▶ [Records for processing]:
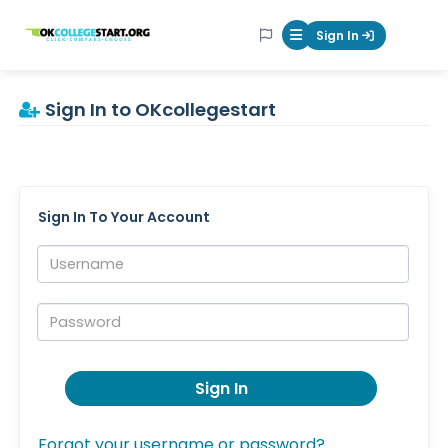
OKcollegestart
Sign In
Mobile Menu Butt
Sign In to OKcollegestart
Sign In To Your Account
Username:
Password:
Sign In
Forgot your username or password?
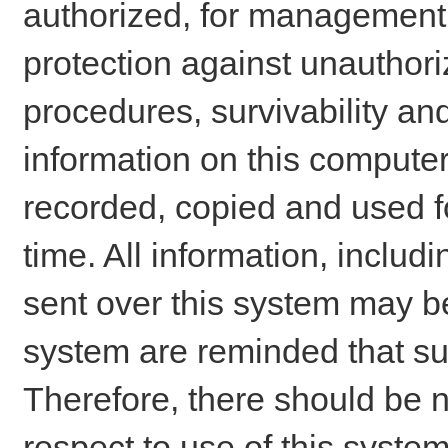
authorized, for management o
protection against unauthori
procedures, survivability an
information on this comput
recorded, copied and used f
time. All information, includ
sent over this system may be
system are reminded that su
Therefore, there should be n
respect to use of this system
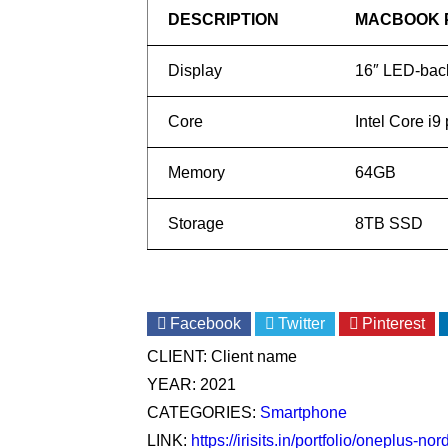
DESCRIPTION
MACBOOK 
Display
16″ LED-back
Core
Intel Core i9
Memory
64GB
Storage
8TB SSD
Facebook
Twitter
Pinterest
CLIENT:
Client name
YEAR:
2021
CATEGORIES:
Smartphone
LINK:
https://irisits.in/portfolio/oneplus-no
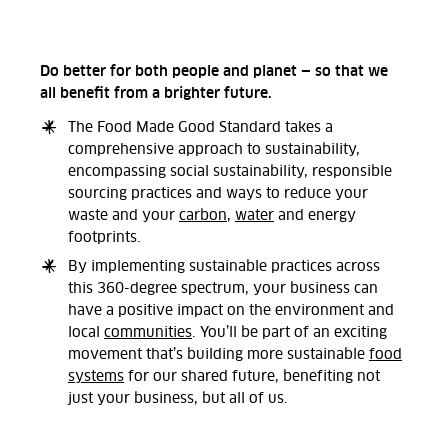
Do better for both people and planet — so that we
all benefit from a brighter future.
The Food Made Good Standard takes a
comprehensive approach to sustainability,
encompassing social sustainability, responsible
sourcing practices and ways to reduce your
waste and your
carbon
,
water
and energy
footprints.
By implementing sustainable practices across
this 360-degree spectrum, your business can
have a positive impact on the environment and
local
communities
. You’ll be part of an exciting
movement that’s building more sustainable
food
systems
for our shared future, benefiting not
just your business, but all of us.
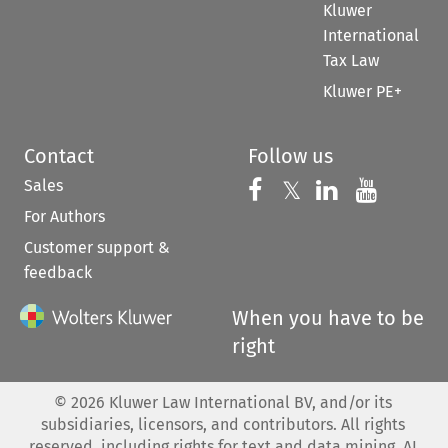
Kluwer
International
Tax Law
Kluwer PE+
Contact
Follow us
Sales
Follow us on 
Follow us on Fac
𝕏
Follow us 
Follow
For Authors
Customer support &
feedback
When you have to be
right
©
2026
Kluwer Law International BV, and/or its
subsidiaries, licensors, and contributors. All rights
reserved, including rights for text and data mining, AI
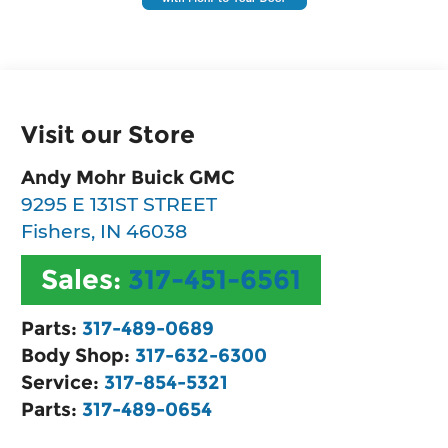
Visit our Store
Andy Mohr Buick GMC
9295 E 131ST STREET
Fishers
,
IN
46038
Sales:
317-451-6561
Parts:
317-489-0689
Body Shop:
317-632-6300
Service:
317-854-5321
Parts:
317-489-0654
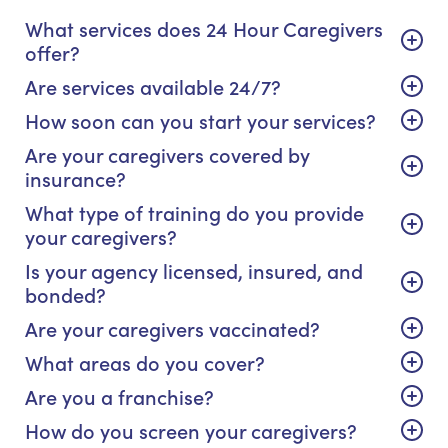
What services does 24 Hour Caregivers
offer?
Are services available 24/7?
How soon can you start your services?
Are your caregivers covered by
insurance?
What type of training do you provide
your caregivers?
Is your agency licensed, insured, and
bonded?
Are your caregivers vaccinated?
What areas do you cover?
Are you a franchise?
How do you screen your caregivers?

▶ [Problem description]:
Each line from the one with "What areas do you cover?" to the end of the material should be duplicated exactly, and no other line.

▶ [Solution to this exercise]:
What areas do you cover?
Are you a franchise?
How do you screen your caregivers?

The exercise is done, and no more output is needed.